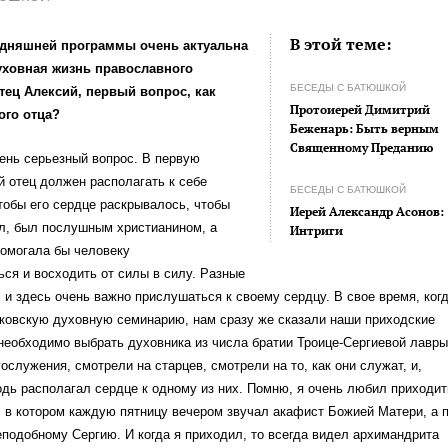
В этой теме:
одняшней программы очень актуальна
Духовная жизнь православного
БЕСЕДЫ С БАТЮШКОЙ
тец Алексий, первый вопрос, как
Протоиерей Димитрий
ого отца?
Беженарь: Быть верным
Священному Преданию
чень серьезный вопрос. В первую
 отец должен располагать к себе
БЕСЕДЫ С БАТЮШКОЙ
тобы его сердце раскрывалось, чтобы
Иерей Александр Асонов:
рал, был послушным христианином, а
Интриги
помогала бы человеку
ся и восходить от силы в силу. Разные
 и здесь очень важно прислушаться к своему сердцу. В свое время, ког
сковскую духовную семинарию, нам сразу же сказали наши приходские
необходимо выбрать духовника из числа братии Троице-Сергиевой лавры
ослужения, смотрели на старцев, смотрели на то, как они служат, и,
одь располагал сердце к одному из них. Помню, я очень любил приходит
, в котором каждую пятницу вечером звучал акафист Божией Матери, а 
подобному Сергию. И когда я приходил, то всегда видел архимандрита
#####
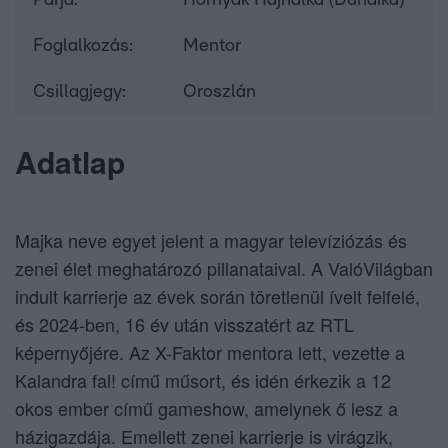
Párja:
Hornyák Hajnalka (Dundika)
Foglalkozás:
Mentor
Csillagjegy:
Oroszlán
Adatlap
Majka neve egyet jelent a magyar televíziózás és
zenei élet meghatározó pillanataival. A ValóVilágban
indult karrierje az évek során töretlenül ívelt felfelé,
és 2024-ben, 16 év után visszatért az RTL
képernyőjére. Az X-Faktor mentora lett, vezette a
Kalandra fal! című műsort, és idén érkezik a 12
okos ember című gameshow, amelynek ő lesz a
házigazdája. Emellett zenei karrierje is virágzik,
#####
Show each line of the records that contains the string "очень". Case counts.

- EXPECTED ANSWER:
одняшней программы очень актуальна
 и здесь очень важно прислушаться к своему сердцу. В свое время, ког
одь располагал сердце к одному из них. Помню, я очень любил приходит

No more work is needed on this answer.